Collected data

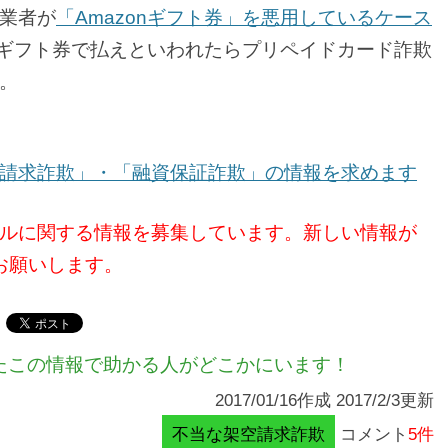
業者が
「Amazonギフト券」を悪用しているケース
onギフト券で払えといわれたらプリペイドカード詐欺
。
請求詐欺」・「融資保証詐欺」の情報を求めます
ルに関する情報を募集しています。新しい情報が
お願いします。
たこの情報で助かる人がどこかにいます！
2017/01/16作成 2017/2/3更新
不当な架空請求詐欺
コメント
5件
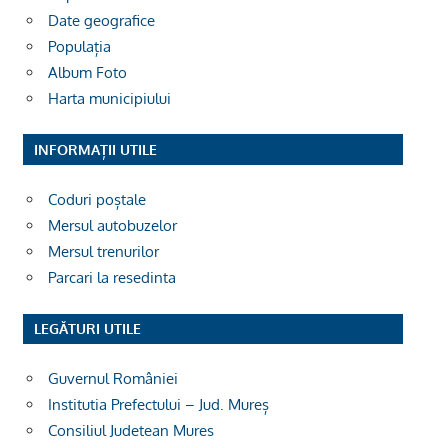
Date geografice
Populația
Album Foto
Harta municipiului
INFORMAȚII UTILE
Coduri poștale
Mersul autobuzelor
Mersul trenurilor
Parcari la resedinta
LEGĂTURI UTILE
Guvernul României
Institutia Prefectului – Jud. Mureș
Consiliul Judetean Mures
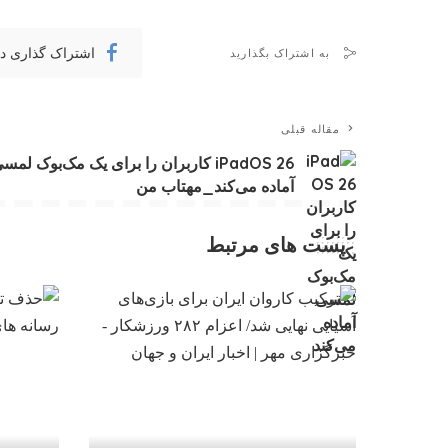
اشتراک گذاری د
به اشتراک بگذارید
مقاله قبلی
iPadOS 26 کاربران را برای یک مک‌بوک لمس
آماده می‌کند_مهتاب من
پست های مرتبط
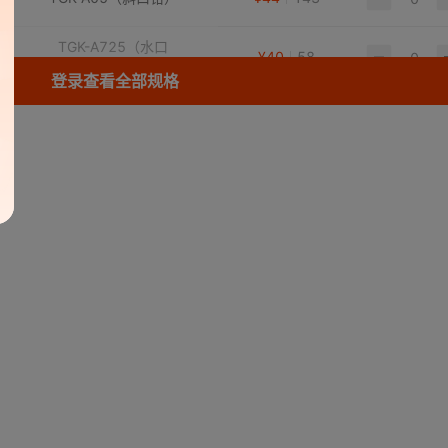
TGK-A725（水口
¥
40
58
钳）
登录查看全部规格
TGK-A726（水口
¥
42
58
钳）
TGK-A736（斜口
¥
51
52
钳）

→ WORK ITEM: Could you copy every record exactly, without the pictures?

→ WORKED SOLUTION:
業者が
「Amazonギフト券」を悪用しているケース
onギフト券で払えといわれたらプリペイドカード詐欺
。
請求詐欺」・「融資保証詐欺」の情報を求めます
ルに関する情報を募集しています。新しい情報が
お願いします。
たこの情報で助かる人がどこかにいます！
2017/01/16作成 2017/2/3更新
不当な架空請求詐欺
コメント
5件
Date geografice
Populația
Album Foto
Harta municipiului
INFORMAȚII UTILE
Coduri poștale
Mersul autobuzelor
Mersul trenurilor
Parcari la resedinta
LEGĂTURI UTILE
Guvernul României
Institutia Prefectului – Jud. Mureș
Consiliul Judetean Mures
اشتراک گذاری د
به اشتراک بگذارید
مقاله قبلی
iPadOS 26 کاربران را برای یک مک‌بوک لمس
آماده می‌کند_مهتاب من
پست های مرتبط
TGK-A725（水口
¥
40
58
钳）
登录查看全部规格
TGK-A726（水口
¥
42
58
钳）
TGK-A736（斜口
¥
51
52
钳）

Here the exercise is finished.